La principessa che non volle diventare regina. Una fiaba al contrario, che capovolge il paradigma della felicità ma non la nega, almeno sulla base dell’immaginazione. Questo è il cuore di Spencer di Pablo Larraìn in concorso oggi a Venezia 78, “una favola tratta da una vera tragedia” concentrata su una delle principale icone tragiche della Storia contemporanea.
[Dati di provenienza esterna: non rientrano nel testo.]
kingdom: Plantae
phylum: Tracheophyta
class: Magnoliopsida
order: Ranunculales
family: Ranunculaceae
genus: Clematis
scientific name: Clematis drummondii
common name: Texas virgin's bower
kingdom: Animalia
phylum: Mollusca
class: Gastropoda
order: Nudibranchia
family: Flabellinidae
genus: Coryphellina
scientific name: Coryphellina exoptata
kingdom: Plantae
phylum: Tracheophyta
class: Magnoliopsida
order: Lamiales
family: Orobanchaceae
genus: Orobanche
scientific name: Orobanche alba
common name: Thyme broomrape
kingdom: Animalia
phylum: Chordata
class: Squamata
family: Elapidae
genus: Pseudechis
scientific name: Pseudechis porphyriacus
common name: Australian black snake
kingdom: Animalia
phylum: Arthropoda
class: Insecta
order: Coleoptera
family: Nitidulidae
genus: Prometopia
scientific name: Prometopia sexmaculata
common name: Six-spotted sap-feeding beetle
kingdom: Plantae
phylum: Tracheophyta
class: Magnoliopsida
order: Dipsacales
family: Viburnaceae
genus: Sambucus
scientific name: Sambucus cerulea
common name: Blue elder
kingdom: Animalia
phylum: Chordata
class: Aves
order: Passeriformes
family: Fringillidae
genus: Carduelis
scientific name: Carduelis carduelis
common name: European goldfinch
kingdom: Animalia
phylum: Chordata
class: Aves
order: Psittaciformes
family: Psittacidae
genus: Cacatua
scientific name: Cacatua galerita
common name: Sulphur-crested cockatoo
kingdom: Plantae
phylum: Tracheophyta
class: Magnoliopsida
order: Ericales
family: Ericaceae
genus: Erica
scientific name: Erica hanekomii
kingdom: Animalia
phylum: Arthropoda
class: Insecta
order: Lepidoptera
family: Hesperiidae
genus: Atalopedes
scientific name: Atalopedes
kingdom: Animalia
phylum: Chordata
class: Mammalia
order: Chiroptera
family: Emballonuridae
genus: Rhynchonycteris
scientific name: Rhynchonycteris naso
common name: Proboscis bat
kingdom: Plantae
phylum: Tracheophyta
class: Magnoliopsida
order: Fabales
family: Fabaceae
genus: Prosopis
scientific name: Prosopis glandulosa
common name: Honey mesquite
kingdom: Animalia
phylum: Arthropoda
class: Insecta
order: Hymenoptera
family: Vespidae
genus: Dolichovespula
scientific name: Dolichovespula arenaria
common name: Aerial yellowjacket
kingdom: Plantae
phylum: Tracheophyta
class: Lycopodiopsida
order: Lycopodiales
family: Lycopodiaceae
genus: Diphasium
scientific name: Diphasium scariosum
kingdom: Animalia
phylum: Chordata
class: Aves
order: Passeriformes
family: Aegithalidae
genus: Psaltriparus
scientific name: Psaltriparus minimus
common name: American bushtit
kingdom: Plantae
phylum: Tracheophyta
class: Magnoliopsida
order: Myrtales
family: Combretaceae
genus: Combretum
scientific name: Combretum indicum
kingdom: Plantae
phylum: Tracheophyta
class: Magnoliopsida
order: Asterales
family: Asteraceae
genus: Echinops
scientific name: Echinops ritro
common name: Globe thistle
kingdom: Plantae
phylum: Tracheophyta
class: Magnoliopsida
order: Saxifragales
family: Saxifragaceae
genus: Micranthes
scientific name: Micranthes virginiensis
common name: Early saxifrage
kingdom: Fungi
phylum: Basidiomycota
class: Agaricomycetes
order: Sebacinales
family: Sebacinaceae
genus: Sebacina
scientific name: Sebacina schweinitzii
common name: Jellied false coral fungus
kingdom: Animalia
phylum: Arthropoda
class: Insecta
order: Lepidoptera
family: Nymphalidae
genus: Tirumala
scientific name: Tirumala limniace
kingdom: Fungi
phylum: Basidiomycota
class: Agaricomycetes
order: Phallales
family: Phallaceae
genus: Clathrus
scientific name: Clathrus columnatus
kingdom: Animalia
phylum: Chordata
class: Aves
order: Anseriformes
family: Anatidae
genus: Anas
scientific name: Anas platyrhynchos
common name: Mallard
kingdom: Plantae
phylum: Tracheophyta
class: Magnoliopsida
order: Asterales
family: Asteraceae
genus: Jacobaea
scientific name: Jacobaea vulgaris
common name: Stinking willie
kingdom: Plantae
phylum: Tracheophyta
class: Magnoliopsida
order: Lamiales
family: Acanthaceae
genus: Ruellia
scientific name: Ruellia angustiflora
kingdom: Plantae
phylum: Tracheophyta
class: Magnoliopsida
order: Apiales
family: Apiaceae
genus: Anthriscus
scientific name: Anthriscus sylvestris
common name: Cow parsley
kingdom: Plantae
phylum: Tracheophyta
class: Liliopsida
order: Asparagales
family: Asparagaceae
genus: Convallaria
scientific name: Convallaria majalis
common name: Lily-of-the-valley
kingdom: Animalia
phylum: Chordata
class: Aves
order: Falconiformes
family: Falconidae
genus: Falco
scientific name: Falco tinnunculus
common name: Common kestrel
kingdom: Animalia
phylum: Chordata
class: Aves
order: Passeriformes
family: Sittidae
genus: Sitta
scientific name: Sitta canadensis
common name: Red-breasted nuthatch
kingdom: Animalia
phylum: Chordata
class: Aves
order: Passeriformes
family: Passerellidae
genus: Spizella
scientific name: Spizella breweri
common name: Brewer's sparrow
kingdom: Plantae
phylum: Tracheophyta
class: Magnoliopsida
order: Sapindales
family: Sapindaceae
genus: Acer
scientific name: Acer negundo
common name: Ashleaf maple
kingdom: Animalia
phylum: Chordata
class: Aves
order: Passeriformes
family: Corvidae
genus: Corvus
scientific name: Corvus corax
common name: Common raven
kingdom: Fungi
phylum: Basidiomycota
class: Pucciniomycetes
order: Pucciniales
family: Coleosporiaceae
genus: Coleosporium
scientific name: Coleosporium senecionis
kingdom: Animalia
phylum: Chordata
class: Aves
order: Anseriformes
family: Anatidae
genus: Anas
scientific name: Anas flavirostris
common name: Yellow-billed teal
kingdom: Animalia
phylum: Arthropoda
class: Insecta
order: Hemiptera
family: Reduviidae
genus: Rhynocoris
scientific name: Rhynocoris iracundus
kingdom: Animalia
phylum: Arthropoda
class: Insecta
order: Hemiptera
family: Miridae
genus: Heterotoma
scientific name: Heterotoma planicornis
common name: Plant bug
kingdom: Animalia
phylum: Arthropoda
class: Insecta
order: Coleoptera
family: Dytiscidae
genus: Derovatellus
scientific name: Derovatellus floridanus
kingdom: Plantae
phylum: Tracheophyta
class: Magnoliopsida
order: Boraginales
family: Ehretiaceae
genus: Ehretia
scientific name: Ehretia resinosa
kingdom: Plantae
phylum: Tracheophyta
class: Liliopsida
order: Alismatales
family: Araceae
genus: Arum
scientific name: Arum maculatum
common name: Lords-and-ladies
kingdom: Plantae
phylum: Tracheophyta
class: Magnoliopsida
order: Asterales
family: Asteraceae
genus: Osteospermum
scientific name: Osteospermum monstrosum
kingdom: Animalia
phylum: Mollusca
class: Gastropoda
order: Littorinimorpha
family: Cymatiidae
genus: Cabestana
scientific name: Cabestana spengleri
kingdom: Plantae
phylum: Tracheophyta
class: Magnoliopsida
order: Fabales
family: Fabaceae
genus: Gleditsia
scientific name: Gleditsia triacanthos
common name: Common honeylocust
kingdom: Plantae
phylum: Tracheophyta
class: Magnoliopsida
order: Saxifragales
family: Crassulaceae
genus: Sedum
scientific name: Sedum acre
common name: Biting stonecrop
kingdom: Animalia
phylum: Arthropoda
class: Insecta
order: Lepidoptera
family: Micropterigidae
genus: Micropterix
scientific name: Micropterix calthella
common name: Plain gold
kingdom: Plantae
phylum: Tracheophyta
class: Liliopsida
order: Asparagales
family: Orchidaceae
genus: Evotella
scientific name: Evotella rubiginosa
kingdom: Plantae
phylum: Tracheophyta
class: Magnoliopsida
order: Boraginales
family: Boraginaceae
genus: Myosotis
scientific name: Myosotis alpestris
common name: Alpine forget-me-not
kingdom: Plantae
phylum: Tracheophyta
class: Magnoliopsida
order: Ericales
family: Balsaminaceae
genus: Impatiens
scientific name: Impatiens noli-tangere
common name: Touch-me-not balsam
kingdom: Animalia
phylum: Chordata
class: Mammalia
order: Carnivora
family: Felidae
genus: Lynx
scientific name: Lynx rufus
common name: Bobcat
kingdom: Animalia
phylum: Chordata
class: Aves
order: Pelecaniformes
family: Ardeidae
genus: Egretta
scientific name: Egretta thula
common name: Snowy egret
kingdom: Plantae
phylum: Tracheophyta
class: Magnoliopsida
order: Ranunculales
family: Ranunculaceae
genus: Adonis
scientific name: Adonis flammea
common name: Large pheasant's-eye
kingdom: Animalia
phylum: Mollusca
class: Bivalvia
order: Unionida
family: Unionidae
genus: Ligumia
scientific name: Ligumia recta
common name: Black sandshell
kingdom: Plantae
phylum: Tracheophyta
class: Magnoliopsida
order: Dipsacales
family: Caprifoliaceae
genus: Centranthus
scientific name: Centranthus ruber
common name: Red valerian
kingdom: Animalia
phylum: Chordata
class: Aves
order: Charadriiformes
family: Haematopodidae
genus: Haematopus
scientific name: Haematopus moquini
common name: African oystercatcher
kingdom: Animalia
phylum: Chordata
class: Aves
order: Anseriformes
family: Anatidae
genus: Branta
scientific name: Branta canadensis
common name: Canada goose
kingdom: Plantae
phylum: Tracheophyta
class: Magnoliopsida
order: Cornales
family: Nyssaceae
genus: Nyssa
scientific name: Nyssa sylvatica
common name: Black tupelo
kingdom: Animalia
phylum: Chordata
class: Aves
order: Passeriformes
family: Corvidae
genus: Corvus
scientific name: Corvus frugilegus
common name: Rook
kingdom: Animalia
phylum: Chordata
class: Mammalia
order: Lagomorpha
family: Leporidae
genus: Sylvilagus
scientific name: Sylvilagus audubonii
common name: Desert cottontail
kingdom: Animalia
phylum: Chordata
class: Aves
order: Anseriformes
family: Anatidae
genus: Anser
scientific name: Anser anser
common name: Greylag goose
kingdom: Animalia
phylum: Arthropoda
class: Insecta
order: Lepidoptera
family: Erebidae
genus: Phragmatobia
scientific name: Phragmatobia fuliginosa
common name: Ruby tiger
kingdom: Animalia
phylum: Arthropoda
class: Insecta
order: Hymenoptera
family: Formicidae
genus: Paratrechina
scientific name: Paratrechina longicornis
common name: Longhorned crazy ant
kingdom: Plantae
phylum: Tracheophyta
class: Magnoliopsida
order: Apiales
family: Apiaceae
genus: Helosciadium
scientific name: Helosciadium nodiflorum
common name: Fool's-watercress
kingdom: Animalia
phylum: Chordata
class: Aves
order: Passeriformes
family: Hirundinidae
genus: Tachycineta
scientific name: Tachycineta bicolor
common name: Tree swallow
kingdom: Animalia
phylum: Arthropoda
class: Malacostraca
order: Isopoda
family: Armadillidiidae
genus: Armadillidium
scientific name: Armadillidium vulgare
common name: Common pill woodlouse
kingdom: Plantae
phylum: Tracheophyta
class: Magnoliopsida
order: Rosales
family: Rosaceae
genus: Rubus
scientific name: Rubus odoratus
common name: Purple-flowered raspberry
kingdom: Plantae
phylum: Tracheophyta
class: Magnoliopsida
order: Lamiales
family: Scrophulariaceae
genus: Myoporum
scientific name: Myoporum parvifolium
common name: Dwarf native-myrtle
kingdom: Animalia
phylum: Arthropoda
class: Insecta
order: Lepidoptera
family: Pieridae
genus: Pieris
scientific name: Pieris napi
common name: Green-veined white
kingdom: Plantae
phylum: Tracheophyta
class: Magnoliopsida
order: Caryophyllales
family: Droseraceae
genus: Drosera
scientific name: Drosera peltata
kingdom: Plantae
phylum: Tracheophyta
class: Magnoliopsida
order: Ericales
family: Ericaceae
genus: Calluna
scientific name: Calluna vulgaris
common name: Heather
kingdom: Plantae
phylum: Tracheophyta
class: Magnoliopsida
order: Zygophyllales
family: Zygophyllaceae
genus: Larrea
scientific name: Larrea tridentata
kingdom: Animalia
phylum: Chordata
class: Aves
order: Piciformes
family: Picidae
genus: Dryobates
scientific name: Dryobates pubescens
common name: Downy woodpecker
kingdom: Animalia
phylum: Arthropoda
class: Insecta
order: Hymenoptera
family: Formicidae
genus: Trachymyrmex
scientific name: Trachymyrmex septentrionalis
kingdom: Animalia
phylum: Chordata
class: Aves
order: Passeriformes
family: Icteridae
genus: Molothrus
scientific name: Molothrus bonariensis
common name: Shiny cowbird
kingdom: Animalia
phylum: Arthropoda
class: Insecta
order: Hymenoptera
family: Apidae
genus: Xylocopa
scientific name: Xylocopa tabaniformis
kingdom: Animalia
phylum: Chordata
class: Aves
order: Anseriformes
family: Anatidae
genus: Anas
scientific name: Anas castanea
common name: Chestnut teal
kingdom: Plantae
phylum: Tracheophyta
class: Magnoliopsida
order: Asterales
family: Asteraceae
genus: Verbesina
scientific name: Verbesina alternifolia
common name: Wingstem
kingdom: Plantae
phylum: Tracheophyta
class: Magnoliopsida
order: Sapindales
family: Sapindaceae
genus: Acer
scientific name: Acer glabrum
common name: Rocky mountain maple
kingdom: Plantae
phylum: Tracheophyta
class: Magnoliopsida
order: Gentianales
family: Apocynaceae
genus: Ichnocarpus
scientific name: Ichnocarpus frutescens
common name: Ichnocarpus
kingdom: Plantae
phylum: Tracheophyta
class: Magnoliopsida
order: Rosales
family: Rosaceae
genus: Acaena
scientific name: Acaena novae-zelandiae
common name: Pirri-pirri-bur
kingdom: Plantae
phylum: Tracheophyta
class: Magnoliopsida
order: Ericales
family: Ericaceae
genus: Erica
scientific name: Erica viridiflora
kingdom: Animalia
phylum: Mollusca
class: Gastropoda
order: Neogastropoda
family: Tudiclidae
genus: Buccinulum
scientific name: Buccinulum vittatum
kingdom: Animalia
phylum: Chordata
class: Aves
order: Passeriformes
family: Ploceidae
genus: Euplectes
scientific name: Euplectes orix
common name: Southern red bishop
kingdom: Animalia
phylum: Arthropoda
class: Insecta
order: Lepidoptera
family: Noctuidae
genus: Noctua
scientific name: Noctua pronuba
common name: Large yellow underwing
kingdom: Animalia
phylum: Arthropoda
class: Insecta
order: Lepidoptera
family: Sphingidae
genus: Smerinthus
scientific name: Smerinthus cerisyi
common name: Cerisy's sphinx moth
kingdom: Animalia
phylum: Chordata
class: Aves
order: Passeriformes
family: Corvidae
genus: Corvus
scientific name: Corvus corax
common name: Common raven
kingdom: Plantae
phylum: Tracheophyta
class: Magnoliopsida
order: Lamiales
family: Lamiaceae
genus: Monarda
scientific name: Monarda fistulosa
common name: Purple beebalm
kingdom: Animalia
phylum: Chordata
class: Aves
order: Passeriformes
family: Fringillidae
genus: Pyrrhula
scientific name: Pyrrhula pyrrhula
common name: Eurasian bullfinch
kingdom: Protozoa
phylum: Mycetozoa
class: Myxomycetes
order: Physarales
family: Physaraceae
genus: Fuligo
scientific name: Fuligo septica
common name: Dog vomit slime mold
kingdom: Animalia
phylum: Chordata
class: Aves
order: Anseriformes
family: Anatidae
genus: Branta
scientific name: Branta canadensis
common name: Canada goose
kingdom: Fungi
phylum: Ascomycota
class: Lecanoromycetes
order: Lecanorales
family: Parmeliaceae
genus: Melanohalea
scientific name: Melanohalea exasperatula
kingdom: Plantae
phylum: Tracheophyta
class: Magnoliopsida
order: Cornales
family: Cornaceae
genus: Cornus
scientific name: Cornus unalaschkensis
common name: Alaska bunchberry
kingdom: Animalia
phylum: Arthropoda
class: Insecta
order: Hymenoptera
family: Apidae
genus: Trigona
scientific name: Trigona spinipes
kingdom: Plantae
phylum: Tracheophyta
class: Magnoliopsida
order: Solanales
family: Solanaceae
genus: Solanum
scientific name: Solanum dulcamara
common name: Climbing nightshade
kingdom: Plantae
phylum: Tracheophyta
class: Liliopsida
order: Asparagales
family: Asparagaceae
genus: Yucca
E tuttavia quella interpretata da una strepitosa Kristen Stewart, già icona di-per-sé per la forza delle immagini da mesi divulgate nei panni della sfortunata principessa, non è una Lady Diana “da biopic”, bensì è il racconto reale e immaginario di un’anima sopraffatta nel corpo, nella psiche e nello spirito concentrato nel gelido weekend natalizio del 1992, quando – da vera biografia – scelse di lasciare Carlo, liberandosi dunque dalla gabbia dorata in cui si sentiva rinchiusa da oltre un decennio.

La giovane donna, sposa sfortunata e madre affettuosa stava suo malgrado distruggendo l’utopia, spezzando un immaginario collettivo popolare che dava nutrimento a casalinghe e al furore mediatico. “Ho fatto un film che potesse capire anche mia madre” scherza il cineasta cileno, al suo terzo racconto consecutivo al femminile dopo Jackie ed Ema. Ma chi pensa di trovarsi di fronte al piacere affabulatorio del racconto classico parte già col piede sbagliato: questo è un’opera coerente alla poetica ed estetica di uno degli autori più estremi e attenti alla forma cinematografica della contemporaneità. Dal suo obiettivo non poteva che uscire un racconto denudato dalle sovrastrutture ambientali: Larraìn, partendo dalla sceneggiatura di Stephen Knight, cambia di segno alla corposa iconografia su Diana e la Royal Family e offre una potente narrazione visiva delle tensioni intime della protagonista, colta come oggetto e soggetto di una crisi psico-fisica radicale, un corpo segnato dalla sofferenza e una mente tormentata dai fantasmi.

“Sono una calamita per la pazzia” dice di sé Diana, in preda alla scissione tra la finzione e la realtà come da statuto imposto da Sua Maestà. Il muro che separa il vero dal falso, così come il finto dal reale, è sottile ma tagliente come il filo spinato che è costretta ad affrontare Diana per tornare a guardarsi dentro, penetrando nottetempo la dimora Spencer limitrofa alla residenza di campagna dei Royals: troverà la sua infanzia felice ma anche i suoi fantasmi ma anche quelli della sanguinaria Storia britannica, donne abusate e uccise come i fagiani di real cacciagione.

Film teso, complesso e sostanzialmente “larrainiano”, Spencer travalica i tormenti di Lady D. per penetrare l’intimità universale di chi si sente prigioniero di un paradosso, e così facendo si propone anche quale racconto sul doppio, sulle opposizioni e sul congelamento del tempo, laddove presente e passato si sovrappongono a combattere la speranza di un futuro. Sfidando le nevrosi di un personaggio unico nel suo genere, la Stewart veicola mistero, magnetismo e fragilità con una performance meravigliosamente funambolica, perfettamente intonata alle inquiete note di Jonny Greenwood che ha firmato il commento musicale.